Offenbachs SPD setzt auf CDU-Koalition nach Kommunalwahl und beendet Ampel-Bündnis
Moritz MüllerOffenbachs SPD setzt auf CDU-Koalition nach Kommunalwahl und beendet Ampel-Bündnis
Offenbachs SPD strebt nach Kommunalwahl neue Koalition mit der CDU an
Nach den jüngsten Kommunalwahlen hat sich die Offenbacher SPD für eine neue Koalition mit der CDU entschieden und damit das Ende der bisherigen "Ampel"-Koalition mit Grünen und FDP besiegelt. Parteichef Dr. Christian Grünewald nannte fünf Schwerpunkte für die kommende Legislaturperiode, darunter Arbeitsplätze, Wohnungsbau und Verkehr.
Der SPD-Vorstand stimmte einstimmig für die Aufnahme von Sondierungsgesprächen mit der CDU. Grünewald betonte gemeinsame Ziele, insbesondere in der Wohnungsbaupolitik, etwa die Ausweisung neuer Wohngebiete und den Ausbau des gemeinnützigen Wohnungsbaus. Zudem unterstrich er die Notwendigkeit inklusiver Verkehrslösungen, auch vor dem Hintergrund wegfallender Parkplätze.
Die Grünen kritisierten den Schritt als "Machtkalkül", um eine zusätzliche hauptamtliche Stadtratsstelle zu sichern. Die Linke bezeichnete die geplante SPD-CDU-Kooperation als "GroKo" und stellte deren Auswirkungen auf die Mietenpolitik infrage. Die FDP kündigte unterdessen an, künftig als "konstruktive, aber scharfe Opposition" aufzutreten und für wirtschaftliche Pragmatik zu werben.

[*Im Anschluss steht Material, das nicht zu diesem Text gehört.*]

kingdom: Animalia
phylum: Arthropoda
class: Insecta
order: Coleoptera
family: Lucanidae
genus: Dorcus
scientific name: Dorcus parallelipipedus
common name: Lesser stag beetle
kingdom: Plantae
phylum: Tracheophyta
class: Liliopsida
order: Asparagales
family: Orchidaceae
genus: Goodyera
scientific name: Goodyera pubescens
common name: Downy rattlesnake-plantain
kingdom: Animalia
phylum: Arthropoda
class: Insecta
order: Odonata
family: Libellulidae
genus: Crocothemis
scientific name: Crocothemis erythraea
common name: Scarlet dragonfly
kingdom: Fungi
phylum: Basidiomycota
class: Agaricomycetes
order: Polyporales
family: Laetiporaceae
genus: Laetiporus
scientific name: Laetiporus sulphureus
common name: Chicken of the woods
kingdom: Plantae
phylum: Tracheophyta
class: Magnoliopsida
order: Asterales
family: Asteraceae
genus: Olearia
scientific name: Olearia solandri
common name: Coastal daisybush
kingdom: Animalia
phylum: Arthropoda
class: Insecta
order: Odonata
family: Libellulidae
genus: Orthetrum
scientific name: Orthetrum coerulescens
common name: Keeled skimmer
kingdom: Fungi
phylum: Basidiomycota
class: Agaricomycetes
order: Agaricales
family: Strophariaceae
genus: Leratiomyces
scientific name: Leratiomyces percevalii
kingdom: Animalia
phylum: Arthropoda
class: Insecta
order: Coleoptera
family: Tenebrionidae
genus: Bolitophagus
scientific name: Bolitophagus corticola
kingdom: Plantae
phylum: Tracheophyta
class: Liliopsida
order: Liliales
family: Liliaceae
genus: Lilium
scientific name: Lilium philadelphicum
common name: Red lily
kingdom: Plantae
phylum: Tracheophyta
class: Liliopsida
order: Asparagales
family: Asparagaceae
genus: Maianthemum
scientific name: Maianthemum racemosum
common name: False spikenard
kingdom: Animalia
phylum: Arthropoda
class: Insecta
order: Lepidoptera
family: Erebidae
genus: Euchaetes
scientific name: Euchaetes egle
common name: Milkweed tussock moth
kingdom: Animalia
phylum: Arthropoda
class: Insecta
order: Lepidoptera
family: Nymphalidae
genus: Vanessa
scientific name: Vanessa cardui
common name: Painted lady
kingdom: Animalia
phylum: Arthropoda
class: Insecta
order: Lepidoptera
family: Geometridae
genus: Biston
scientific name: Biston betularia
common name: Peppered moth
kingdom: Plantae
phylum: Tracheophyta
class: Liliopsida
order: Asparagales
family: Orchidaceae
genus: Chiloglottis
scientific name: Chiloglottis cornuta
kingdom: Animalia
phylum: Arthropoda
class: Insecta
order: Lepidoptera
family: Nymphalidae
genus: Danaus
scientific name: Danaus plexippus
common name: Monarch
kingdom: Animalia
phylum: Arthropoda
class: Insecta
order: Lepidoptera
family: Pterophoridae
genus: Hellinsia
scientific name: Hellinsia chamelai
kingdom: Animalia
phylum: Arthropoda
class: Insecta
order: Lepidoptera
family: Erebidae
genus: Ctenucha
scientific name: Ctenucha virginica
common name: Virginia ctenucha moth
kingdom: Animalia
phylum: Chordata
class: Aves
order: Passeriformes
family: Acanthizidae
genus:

Die SPD begründet den Kurswechsel mit dem Bevölkerungswachstum Offenbachs, das eine Anpassung der Stadtratsstrukturen erfordere. Unklar blieb jedoch, über wie viele Sitze die neue Koalition verfügen und welche Projekte die bisherige Ampel in den vergangenen Jahren vorangetrieben hat.
Mit den anstehenden Koalitionsverhandlungen werden SPD und CDU ihre Prioritäten auf Wohnungsbau, Arbeitsplätze und Infrastruktur legen. Während Grünen und Linke skeptisch bleiben, bereitet sich die FDP auf ihre Rolle als oppositionelle Kraft vor. Das Ergebnis der Gespräche wird die Offenbacher Politik in den kommenden Jahren prägen.